Passage for review:
Risk and Die-Rolling Probabilities If you aren't familiar with Risk, here is a short description of how the game works:

In the game of Risk, players control countries by occupying them with a variable number of “armies.”  The object is to gain more territory by conducting battles between neighboring countries.  A battle consists of the armies of a single country going against an opponent’s armies occupying a neighboring country.  The battle progresses by each player rolling a prescribed number of dice, and applying rules to determine from the outcome how many armies are lost for each player.  The dice are rolled repeatedly until either the defender loses all his armies (in which case the attacker can occupy the disputed country), or until the attacker is reduced to a single army (in which case there is no army to spare for occupying the opponent’s country).  An attacker can never lose control of his own country.  The battle may also be stopped at any prior time at the attacker’s discretion.
The rules for determining how many dice a player may shake are as follows:
  
  
*
  
*The attacker may shake one less die than the number of armies on his country, to a maximum of three.
  
*The defender may shake as many dice as the number of armies on his country, to a maximum of two.
  
  
  The rules for deciding the outcome of a particular throw of the dice are as follows:
  
  
*
  
*The highest attacker die is compared against the highest defender die.  Whoever has the lower number loses one army.  Ties go to the defender.
  
*The procedure is repeated for the second-highest dice.
  
  
  In cases where either the attacker or the defender only rolls a single die, a total of only one army will be lost; in all other cases a total of two armies will be lost.

For the 1-1 die rolling situation, it is easy to determine that the probability of winning one battle is 15/16.  
How can I determine probabilities for the other scenarios? Do I have to brute force the calculation (which wouldn't be hard if I were to use python), or does there exist a mathematical way to determine the probabilities of the attacking side winning?
 A: No need to apply brute force. Let's calculate the probability that the highest die is $k$ when $n$ dice are thrown. Let's name this probability $P_n(h=k)$
We know that $P_1(h=k) = \frac16, \;\forall\ k \in\{1,2,3,4,5,6\}$
What if we throw two dice? To find $P_2(h=6)$ it's easier to calculate the complementary probability that the highest die is not $6$.

Data extract:
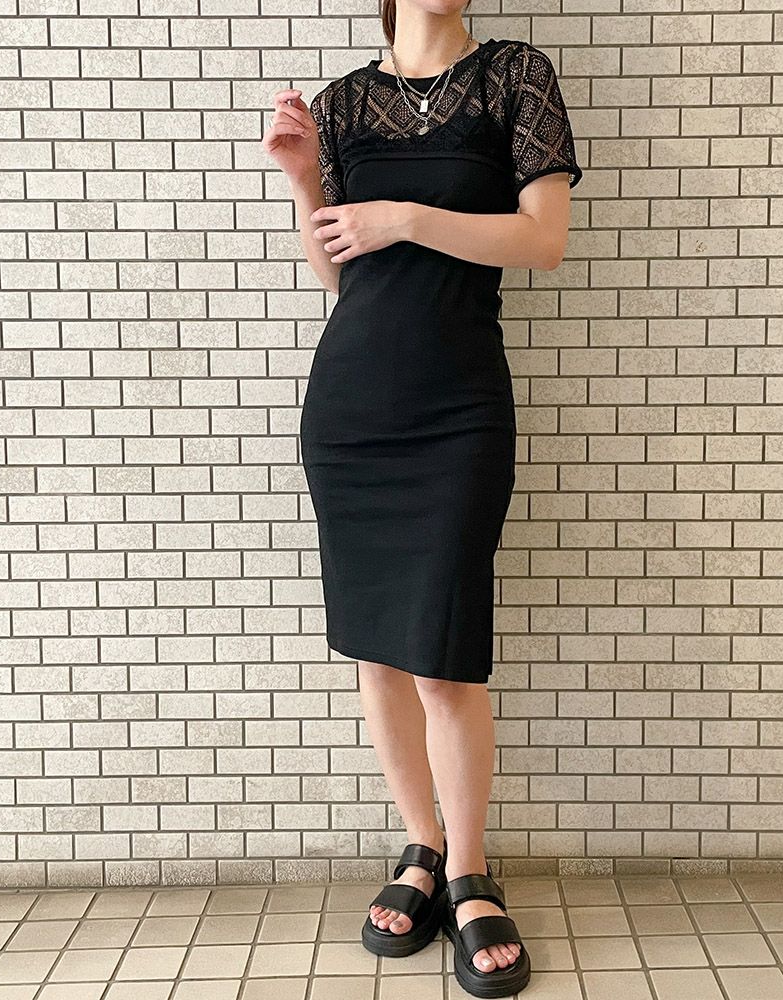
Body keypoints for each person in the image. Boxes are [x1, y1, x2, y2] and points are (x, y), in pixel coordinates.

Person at [264, 2, 582, 996]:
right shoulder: (341, 104)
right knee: (378, 653)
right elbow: (339, 276)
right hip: (352, 406)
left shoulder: (515, 76)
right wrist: (305, 179)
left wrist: (404, 217)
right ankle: (422, 848)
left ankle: (472, 870)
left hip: (458, 407)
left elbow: (542, 241)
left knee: (443, 658)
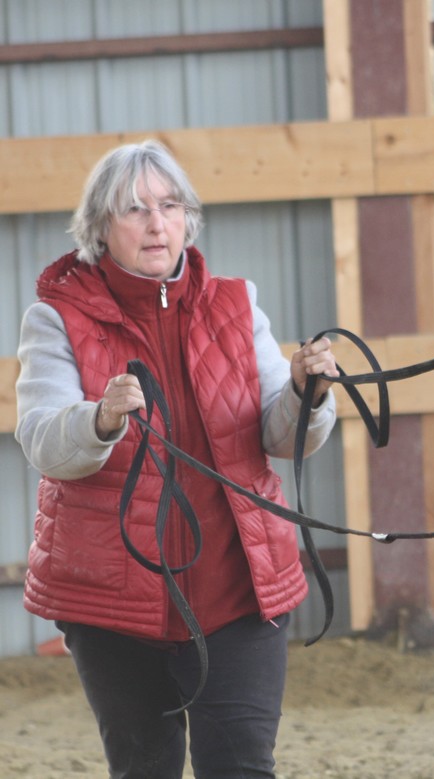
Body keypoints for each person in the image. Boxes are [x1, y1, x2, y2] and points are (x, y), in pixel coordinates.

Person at [15, 139, 340, 778]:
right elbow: (42, 442)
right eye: (134, 209)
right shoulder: (55, 318)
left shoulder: (237, 304)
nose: (156, 223)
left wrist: (308, 393)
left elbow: (283, 437)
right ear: (100, 229)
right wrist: (101, 418)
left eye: (169, 206)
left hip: (237, 591)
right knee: (143, 772)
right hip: (112, 603)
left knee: (244, 766)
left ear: (189, 218)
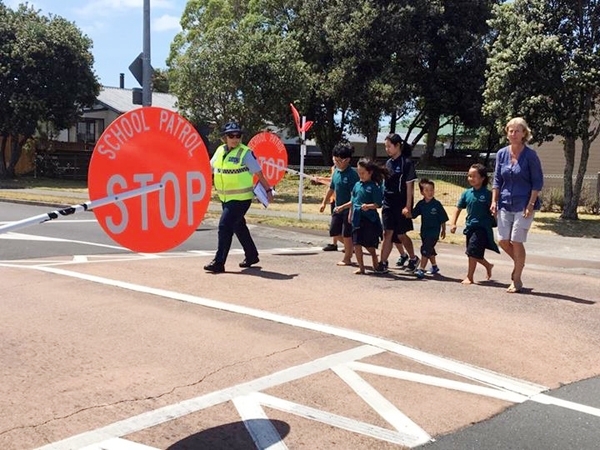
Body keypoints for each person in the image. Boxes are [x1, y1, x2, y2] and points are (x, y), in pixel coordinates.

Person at [203, 122, 273, 273]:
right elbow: (209, 168)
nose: (235, 138)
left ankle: (219, 262)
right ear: (224, 138)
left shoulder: (245, 153)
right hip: (225, 198)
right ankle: (252, 255)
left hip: (241, 199)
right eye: (231, 135)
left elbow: (258, 173)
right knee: (238, 226)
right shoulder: (220, 151)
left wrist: (268, 190)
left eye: (238, 135)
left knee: (224, 226)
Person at [491, 117, 544, 293]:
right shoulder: (501, 154)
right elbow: (497, 180)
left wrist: (531, 204)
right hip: (505, 203)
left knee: (516, 240)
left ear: (524, 134)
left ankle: (517, 278)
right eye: (511, 131)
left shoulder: (530, 155)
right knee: (503, 240)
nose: (513, 134)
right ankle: (519, 263)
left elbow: (537, 182)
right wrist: (494, 201)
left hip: (524, 205)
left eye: (517, 131)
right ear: (507, 133)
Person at [450, 163, 500, 284]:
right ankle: (488, 265)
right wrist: (453, 223)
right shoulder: (466, 193)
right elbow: (458, 208)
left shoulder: (488, 194)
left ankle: (469, 277)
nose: (470, 178)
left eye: (474, 176)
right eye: (469, 176)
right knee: (472, 252)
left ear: (482, 178)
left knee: (472, 251)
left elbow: (495, 210)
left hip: (482, 228)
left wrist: (496, 217)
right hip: (470, 227)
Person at [337, 158, 388, 274]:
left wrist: (369, 206)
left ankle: (374, 256)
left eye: (363, 173)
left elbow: (378, 204)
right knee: (356, 243)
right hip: (357, 219)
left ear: (370, 173)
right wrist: (343, 208)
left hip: (369, 220)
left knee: (368, 244)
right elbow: (353, 201)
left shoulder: (374, 187)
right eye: (359, 173)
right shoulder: (357, 185)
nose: (361, 175)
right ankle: (361, 267)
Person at [377, 133, 419, 273]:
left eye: (389, 146)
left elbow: (409, 188)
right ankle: (382, 263)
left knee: (401, 234)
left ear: (397, 146)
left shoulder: (406, 163)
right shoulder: (388, 163)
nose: (387, 149)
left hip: (401, 204)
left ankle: (413, 258)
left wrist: (408, 206)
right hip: (388, 203)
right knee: (387, 233)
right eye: (386, 147)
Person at [319, 143, 360, 266]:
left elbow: (355, 195)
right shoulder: (336, 172)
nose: (336, 162)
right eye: (334, 159)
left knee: (347, 235)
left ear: (347, 160)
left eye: (339, 160)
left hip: (349, 209)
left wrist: (347, 207)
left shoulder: (352, 175)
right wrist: (324, 203)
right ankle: (351, 247)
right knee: (335, 232)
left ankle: (347, 257)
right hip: (338, 207)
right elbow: (331, 188)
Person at [411, 178, 449, 279]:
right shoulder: (421, 204)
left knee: (425, 249)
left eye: (432, 190)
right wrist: (406, 212)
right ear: (422, 192)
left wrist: (444, 230)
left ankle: (421, 269)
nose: (430, 192)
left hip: (434, 232)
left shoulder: (437, 204)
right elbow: (413, 214)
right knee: (429, 250)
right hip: (424, 231)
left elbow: (443, 218)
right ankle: (434, 267)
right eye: (427, 190)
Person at [318, 162, 340, 252]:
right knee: (334, 221)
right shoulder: (333, 168)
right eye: (334, 158)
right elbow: (331, 184)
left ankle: (350, 245)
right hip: (333, 199)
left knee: (340, 223)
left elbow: (332, 180)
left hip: (341, 199)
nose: (335, 160)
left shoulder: (342, 169)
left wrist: (321, 179)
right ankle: (334, 244)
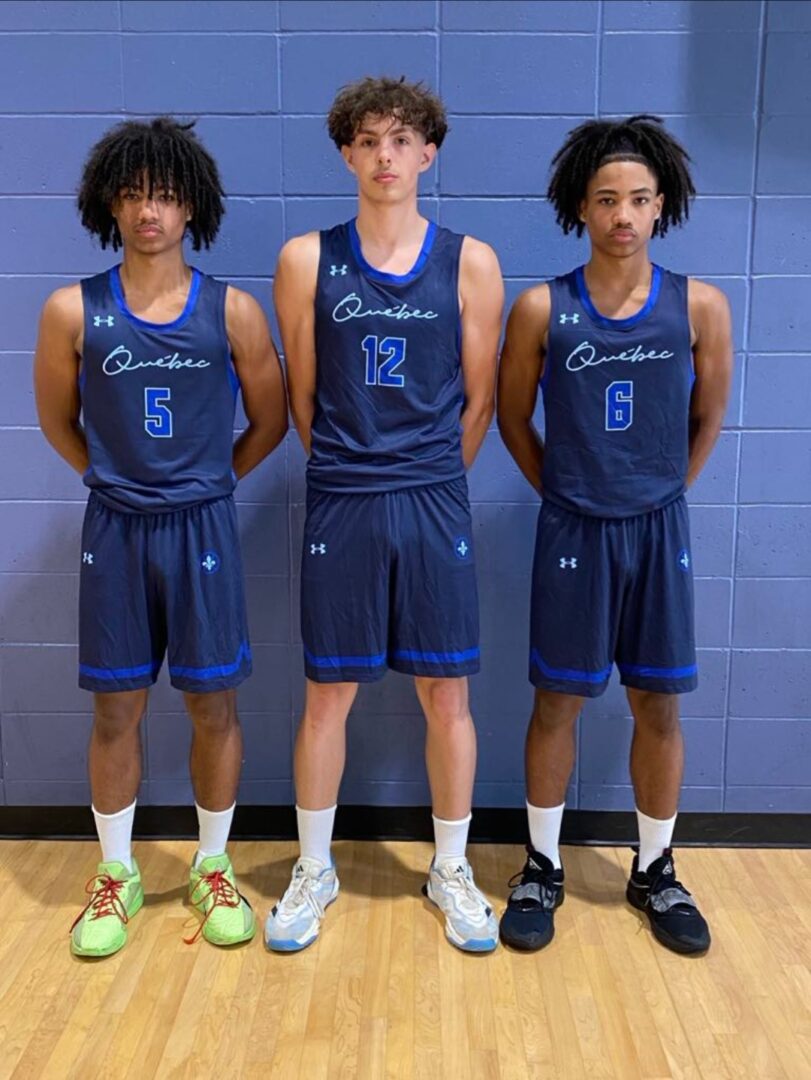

Required action 1: Quote the stretch of the Risk dice thread from "How can I determine" through "attacking side winning?".
Required action 2: In the Risk dice thread, what is the largest number of dice the defender may roll?

Result 1:
How can I determine probabilities for the other scenarios? Do I have to brute force the calculation (which wouldn't be hard if I were to use python), or does there exist a mathematical way to determine the probabilities of the attacking side winning?

Result 2: Two.